I am trying to implement image processing algorithm like gaussian filtering, bilateral filtering in GPU using glsl.
And I am getting confused with which part is "really" parallel execution. for example, I have a 1280*720 preview as texture. I am not quite sure which part is really running for 1280*720 times and which part is not.
what's the dispatching mechanism of glsl codes?

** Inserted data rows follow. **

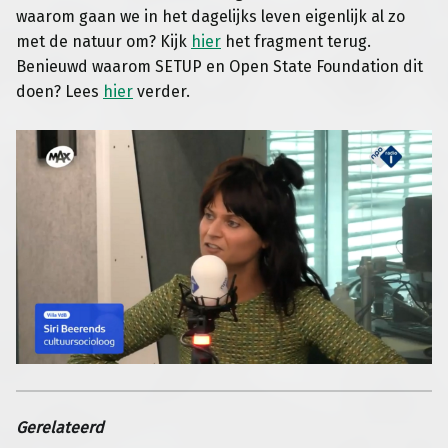
waarom gaan we in het dagelijks leven eigenlijk al zo
met de natuur om? Kijk
hier
het fragment terug.
Benieuwd waarom SETUP en Open State Foundation dit
doen? Lees
hier
verder.
Gerelateerd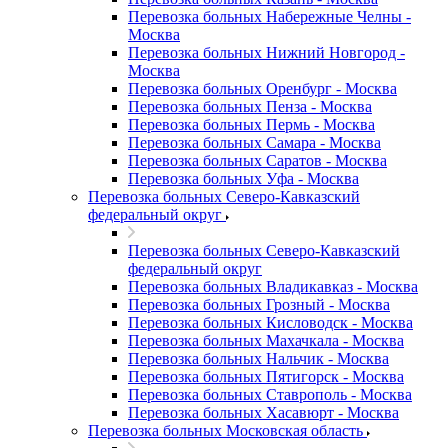
Перевозка больных Набережные Челны -
Москва
Перевозка больных Нижний Новгород -
Москва
Перевозка больных Оренбург - Москва
Перевозка больных Пенза - Москва
Перевозка больных Пермь - Москва
Перевозка больных Самара - Москва
Перевозка больных Саратов - Москва
Перевозка больных Уфа - Москва
Перевозка больных Северо-Кавказский
федеральный округ
Перевозка больных Северо-Кавказский
федеральный округ
Перевозка больных Владикавказ - Москва
Перевозка больных Грозный - Москва
Перевозка больных Кисловодск - Москва
Перевозка больных Махачкала - Москва
Перевозка больных Нальчик - Москва
Перевозка больных Пятигорск - Москва
Перевозка больных Ставрополь - Москва
Перевозка больных Хасавюрт - Москва
Перевозка больных Московская область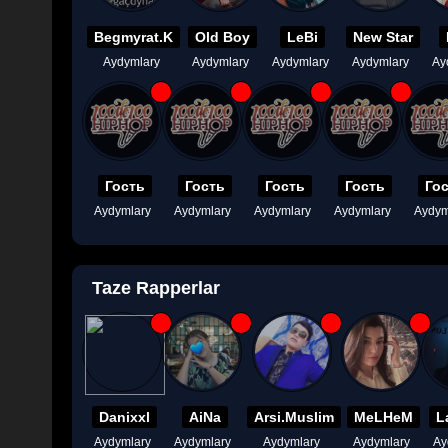
Begmyrat.K
Old Boy
LeBi
New Star
Aydymlary
Aydymlary
Aydymlary
Aydymlary
Ay
Гость
Гость
Гость
Гость
Го
Aydymlary
Aydymlary
Aydymlary
Aydymlary
Aydym
Taze Rapperlar
Danixxl
AiNa
Arsi.Muslim
MeLHeM
L
Aydymlary
Aydymlary
Aydymlary
Aydymlary
Ay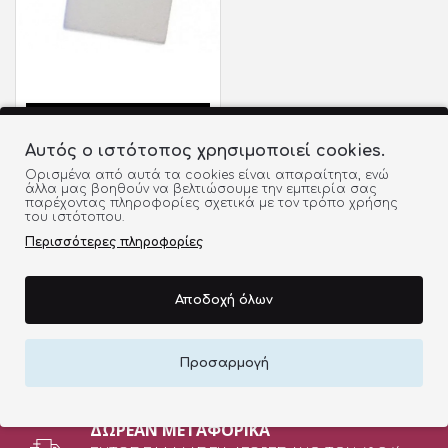
Αυτός ο ιστότοπος χρησιμοποιεί cookies.
RO-RO ΕΛΑΦΡΟΠΕΤΡΑ
Ορισμένα από αυτά τα cookies είναι απαραίτητα, ενώ
ΓΙΑ ΧΕΡΙΑ ΚΑΙ ΠΟΔΙΑ
άλλα μας βοηθούν να βελτιώσουμε την εμπειρία σας
TL143
παρέχοντας πληροφορίες σχετικά με τον τρόπο χρήσης
του ιστότοπου.
2,00€
Περισσότερες πληροφορίες
Τέλος Λίστας
Αποδοχή όλων
Προσαρμογή
ΔΩΡEAN ΜΕΤΑΦΟΡΙΚΑ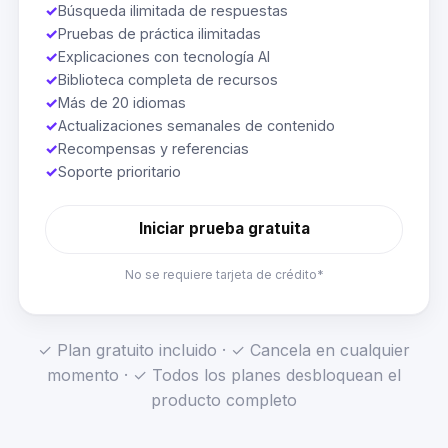
✓
Búsqueda ilimitada de respuestas
✓
Pruebas de práctica ilimitadas
✓
Explicaciones con tecnología AI
✓
Biblioteca completa de recursos
✓
Más de 20 idiomas
✓
Actualizaciones semanales de contenido
✓
Recompensas y referencias
✓
Soporte prioritario
Iniciar prueba gratuita
No se requiere tarjeta de crédito*
✓ Plan gratuito incluido · ✓ Cancela en cualquier
momento · ✓ Todos los planes desbloquean el
producto completo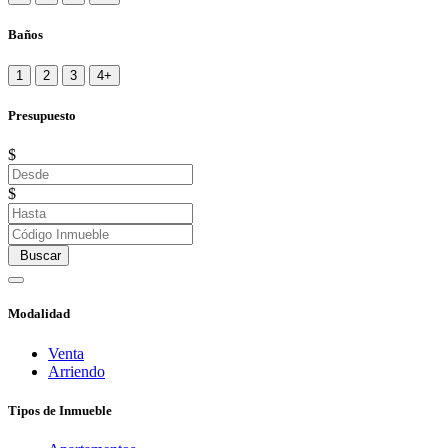
Baños
1
2
3
4+
Presupuesto
$
$
Buscar
Modalidad
Venta
Arriendo
Tipos de Inmueble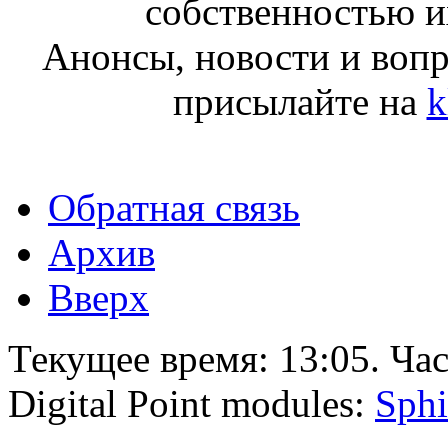
собственностью и
Анонсы, новости и воп
присылайте на
k
Обратная связь
Архив
Вверх
Текущее время:
13:05
. Ча
Digital Point modules:
Sphi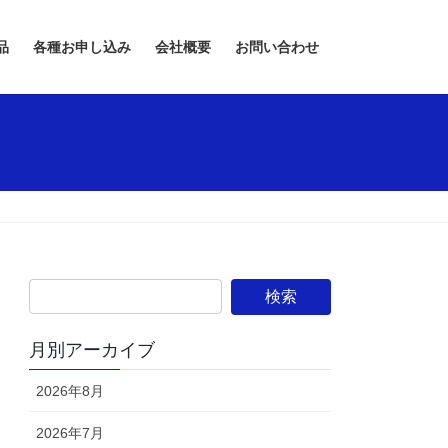
品
各種お申し込み
会社概要
お問い合わせ
月別アーカイブ
2026年8月
2026年7月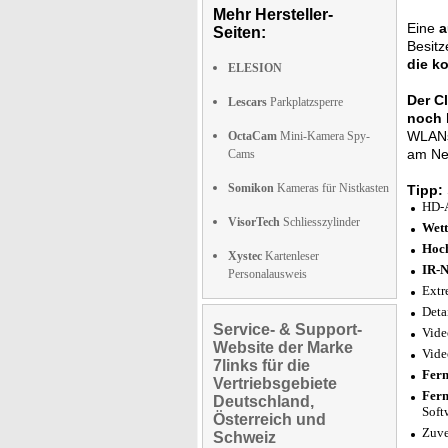
Mehr Hersteller-
Eine
a
Seiten:
Besitz
die k
ELESION
Der C
Lescars
Parkplatzsperre
noch l
WLANs 
OctaCam
Mini-Kamera Spy-
am Net
Cams
Somikon
Kameras für Nistkasten
Tipp:
HD-A
VisorTech
Schliesszylinder
Wett
Hoc
Xystec
Kartenleser
IR-N
Personalausweis
Extr
Deta
Service- & Support-
Vide
Website der Marke
Vide
7links für die
Fern
Vertriebsgebiete
Fern
Deutschland,
Soft
Österreich und
Zuve
Schweiz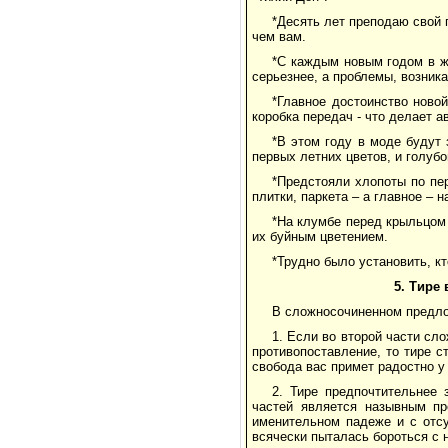
*Десять лет преподаю свой 
чем вам.
*С каждым новым годом в жи
серьезнее, а проблемы, возник
*Главное достоинство ново
коробка передач - что делает 
*В этом году в моде будут
первых летних цветов, и голубо
*Предстояли хлопоты по пе
плитки, паркета – а главное –
*На клумбе перед крыльцом
их буйным цветением.
*Трудно было установить, кт
5. Тире
В сложносочиненном предло
1. Если во второй части с
противопоставление, то тире с
свобода вас примет радостно у
2. Тире предпочтительнее 
частей является назывным п
именительном падеже и с отсу
всячески пыталась бороться с 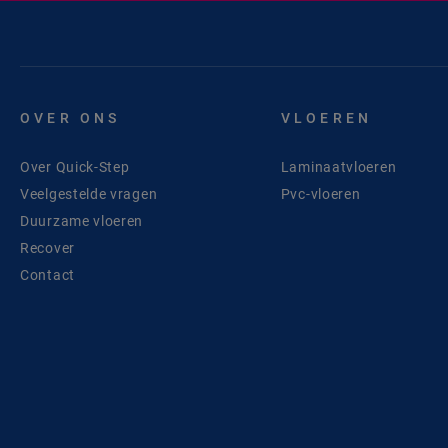
OVER ONS
VLOEREN
Over Quick-Step
Laminaatvloeren
Veelgestelde vragen
Pvc-vloeren
Duurzame vloeren
Recover
Contact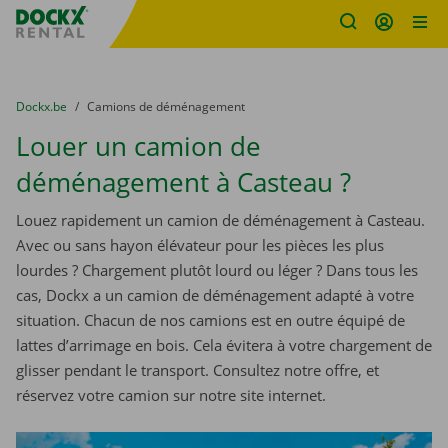
sitename
Skip content
Skip language
You are here:
du
Dockx.be
to
Camions de déménagement
Louer un camion de
déménagement à Casteau ?
Louez rapidement un camion de déménagement à Casteau.
Avec ou sans hayon élévateur pour les pièces les plus
lourdes ? Chargement plutôt lourd ou léger ? Dans tous les
cas, Dockx a un camion de déménagement adapté à votre
situation. Chacun de nos camions est en outre équipé de
lattes d’arrimage en bois. Cela évitera à votre chargement de
glisser pendant le transport. Consultez notre offre, et
réservez votre camion sur notre site internet.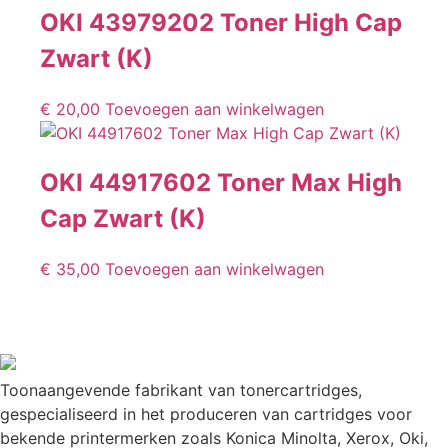
OKI 43979202 Toner High Cap
Zwart (K)
€
20,00
Toevoegen aan winkelwagen
OKI 44917602 Toner Max High
Cap Zwart (K)
€
35,00
Toevoegen aan winkelwagen
Toonaangevende fabrikant van tonercartridges,
gespecialiseerd in het produceren van cartridges voor
bekende printermerken zoals Konica Minolta, Xerox, Oki,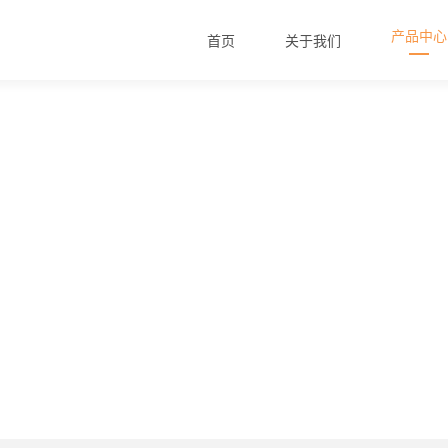
产品中心
首页
关于我们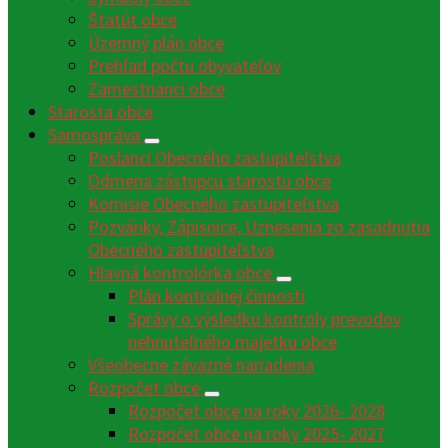
Štatút obce
Územný plán obce
Prehľad počtu obyvateľov
Zamestnanci obce
Starosta obce
Samospráva
Poslanci Obecného zastupiteľstva
Odmena zástupcu starostu obce
Komisie Obecného zastupiteľstva
Pozvánky, Zápisnice, Uznesenia zo zasadnutia
Obecného zastupiteľstva
Hlavná kontrolórka obce
Plán kontrolnej činnosti
Správy o výsledku kontroly prevodov
nehnuteľného majetku obce
Všeobecne záväzné nariadenia
Rozpočet obce
Rozpočet obce na roky 2026- 2028
Rozpočet obce na roky 2025- 2027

my gaussian filtering code is like:
#extension GL_OES_EGL_image_external : require
precision mediump float;
varying vec2 vTextureCoord;
uniform samplerExternalOES sTexture;
uniform sampler2D sTextureMask;
void main() {
float r=texture2D(sTexture, vTextureCoord).r;
float g=texture2D(sTexture, vTextureCoord).g;
float b=texture2D(sTexture, vTextureCoord).b;
// a test sample
float test=1.0*0.5;
float width=1280.0;
float height=720.0;
vec4 sum;
//offsets of a 3*3 kernel
vec2 offset0=vec2(-1.0,-1.0); vec2 offset1=vec2(0.0,-1.0); vec2 offset2=vec2(1.0,-1.0);
vec2 offset3=vec2(-1.0,0.0); vec2 offset4=vec2(0.0,0.0); vec2 offset5=vec2(1.0,0.0);
vec2 offset6=vec2(-1.0,1.0); vec2 offset7=vec2(0.0,1.0); vec2 offset8=vec2(1.0,1.0);
//gaussina kernel with sigma==100.0;
float kernelValue0 = 0.999900; float kernelValue1 = 0.999950; float kernelValue2 = 0.999900;
float kernelValue3 = 0.999950; float kernelValue4 =1.000000; float kernelValue5 = 0.999950;
float kernelValue6 = 0.999900; float kernelValue7 = 0.999950; float kernelValue8 = 0.999900;
vec4 cTemp0;vec4 cTemp1;vec4 cTemp2;vec4 cTemp3;vec4 cTemp4;vec4 cTemp5;vec4 cTemp6;vec4 cTemp7;vec4 cTemp8;
//getting 3*3 pixel values around current pixel
vec2 src_coor_2;
src_coor_2=vec2(vTextureCoord[0]+offset0.x/width,vTextureCoord[1]+offset0.y/height);
cTemp0=texture2D(sTexture, src_coor_2);
src_coor_2=vec2(vTextureCoord[0]+offset1.x/width,vTextureCoord[1]+offset1.y/height);
cTemp1=texture2D(sTexture, src_coor_2);
src_coor_2=vec2(vTextureCoord[0]+offset2.x/width,vTextureCoord[1]+offset2.y/height);
cTemp2=texture2D(sTexture, src_coor_2);
src_coor_2=vec2(vTextureCoord[0]+offset3.x/width,vTextureCoord[1]+offset3.y/height);
cTemp3=texture2D(sTexture, src_coor_2);
src_coor_2=vec2(vTextureCoord[0]+offset4.x/width,vTextureCoord[1]+offset4.y/height);
cTemp4=texture2D(sTexture, src_coor_2);
src_coor_2=vec2(vTextureCoord[0]+offset5.x/width,vTextureCoord[1]+offset5.y/height);
cTemp5=texture2D(sTexture, src_coor_2);
src_coor_2=vec2(vTextureCoord[0]+offset6.x/width,vTextureCoord[1]+offset6.y/height);
cTemp6=texture2D(sTexture, src_coor_2);
src_coor_2=vec2(vTextureCoord[0]+offset7.x/width,vTextureCoord[1]+offset7.y/height);
cTemp7=texture2D(sTexture, src_coor_2);
src_coor_2=vec2(vTextureCoord[0]+offset8.x/width,vTextureCoord[1]+offset8.y/height);
cTemp8=texture2D(sTexture, src_coor_2);
//convolution
sum =kernelValue0*cTemp0+kernelValue1*cTemp1+kernelValue2*cTemp2+
kernelValue3*cTemp3+kernelValue4*cTemp4+kernelValue5*cTemp5+
kernelValue6*cTemp6+kernelValue7*cTemp7+kernelValue8*cTemp8;
float factor=kernelValue0+kernelValue1+kernelValue2+kernelValue3+kernelValue4+kernelValue5+kernelValue6+kernelValue7+kernelValue8;
gl_FragColor = sum/factor;
//gl_FragColor=texture2D(sTexture, vTextureCoord);
}
this code is running with lower fps against pure preview on my phone(galaxy nexus).
but if I change the last part of my code to direct output with original pixel value, like
//gl_FragColor = sum/factor;
gl_FragColor=texture2D(sTexture, vTextureCoord);
it would run fast and same fps as pure preview.
the quesion is: things I write for test and useless in the beginning like:
float test=1.0*0.5;
how many time is it executed?
other parts like:
sum =kernelValue0*cTemp0+kernelValue1*cTemp1+kernelValue2*cTemp2+
kernelValue3*cTemp3+kernelValue4*cTemp4+kernelValue5*cTemp5+
kernelValue6*cTemp6+kernelValue7*cTemp7+kernelValue8*cTemp8;
would not run 1280*720 times just when I change
gl_FragColor = sum/factor;
to
gl_FragColor=texture2D(sTexture, vTextureCoord);
?
how is the mechanism to decide which is to run 1280*720 times, which is just useless when parallel though out the pixels? is it done automatically?
what's the architecture, dispatching, how it organize the data to the GPU and other things for a glsl program?
I am wondering what should I do for more complicated operations like bilateral filtering and with kernel size like 9*9 and 9 times per pixel than this 3*3 gaussian kernel.